**DIRECTIONS**
The first line of the listing opens the range and the line with "middle tip: (182, 96)" closes it; repeat those lines and all between them word for word, leaving out the pictures.

**ENTRIES SUPPLIED**
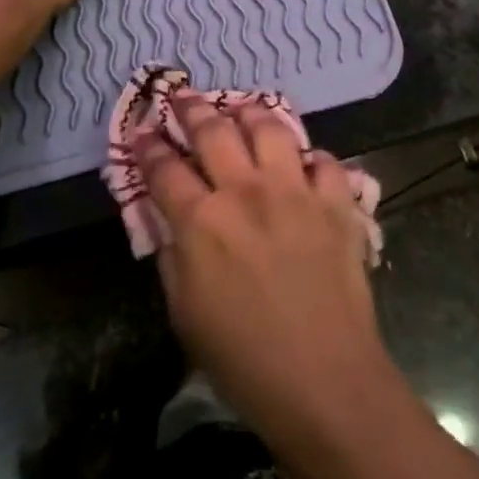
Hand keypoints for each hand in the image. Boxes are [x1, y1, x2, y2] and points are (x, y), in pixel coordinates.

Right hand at [141, 98, 402, 449]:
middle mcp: (246, 192)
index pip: (164, 169)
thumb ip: (173, 257)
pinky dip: (310, 157)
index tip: (142, 132)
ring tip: (240, 108)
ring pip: (269, 128)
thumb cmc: (244, 361)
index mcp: (201, 222)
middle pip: (213, 131)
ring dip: (249, 112)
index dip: (148, 146)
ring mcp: (295, 192)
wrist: (324, 382)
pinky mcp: (336, 203)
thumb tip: (169, 220)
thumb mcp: (185, 314)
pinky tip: (303, 162)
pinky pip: (323, 161)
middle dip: (191, 108)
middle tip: (182, 96)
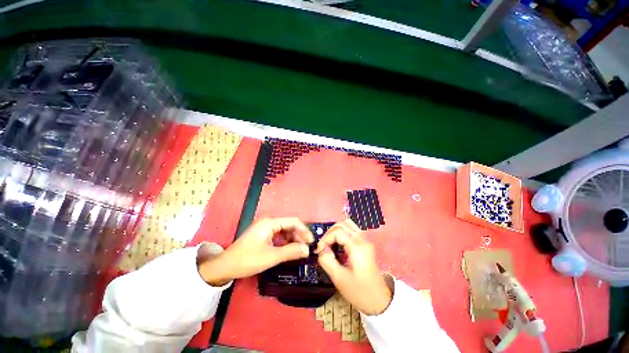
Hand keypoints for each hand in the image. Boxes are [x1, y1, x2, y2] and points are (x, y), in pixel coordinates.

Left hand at [198, 218, 313, 285]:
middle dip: (299, 236)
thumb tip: (307, 250)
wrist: (224, 267)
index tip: (312, 242)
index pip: (293, 221)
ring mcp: (265, 228)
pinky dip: (286, 243)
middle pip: (289, 225)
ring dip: (293, 240)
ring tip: (300, 251)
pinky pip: (279, 236)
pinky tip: (289, 251)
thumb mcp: (271, 256)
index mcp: (270, 222)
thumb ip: (291, 251)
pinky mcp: (263, 235)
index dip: (304, 230)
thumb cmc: (247, 260)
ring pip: (285, 231)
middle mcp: (269, 222)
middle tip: (306, 249)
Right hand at [316, 219, 392, 314]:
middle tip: (323, 246)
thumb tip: (321, 249)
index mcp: (357, 247)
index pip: (337, 232)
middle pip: (343, 224)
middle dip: (330, 232)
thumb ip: (327, 261)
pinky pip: (352, 231)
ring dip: (336, 231)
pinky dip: (342, 233)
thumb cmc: (360, 292)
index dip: (325, 238)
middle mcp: (362, 240)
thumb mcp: (339, 279)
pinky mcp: (365, 244)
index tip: (319, 250)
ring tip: (329, 243)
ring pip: (348, 225)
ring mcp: (365, 241)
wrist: (380, 301)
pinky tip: (337, 244)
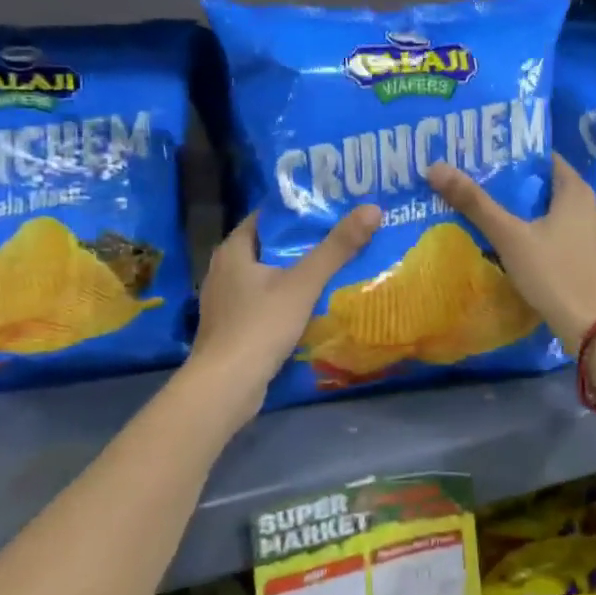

**EXERCISE OUTPUT**
Hand keypoints for each hand in the image. Boxes are [x1, y1, x2, y2] and points are (x, y), in pixel coordinates.

Right hand at [141, 98, 402, 449]:
middle mcp: (246, 192)
index pip: (164, 169)
thumb ip: (173, 257)
pinky dip: (310, 157)
index tip: (142, 132)
ring tip: (240, 108)
ring pip: (269, 128)
thumb cmc: (244, 361)
index mcp: (201, 222)
middle pip: (213, 131)
ring dip: (249, 112)
index dip: (148, 146)
ring mcp: (295, 192)
wrist: (324, 382)
pinky mcp: (336, 203)
thumb tip: (169, 220)
thumb mcp: (185, 314)
pinky tip: (303, 162)
pinky pip: (323, 161)
middle dip: (191, 108)
middle tip: (182, 96)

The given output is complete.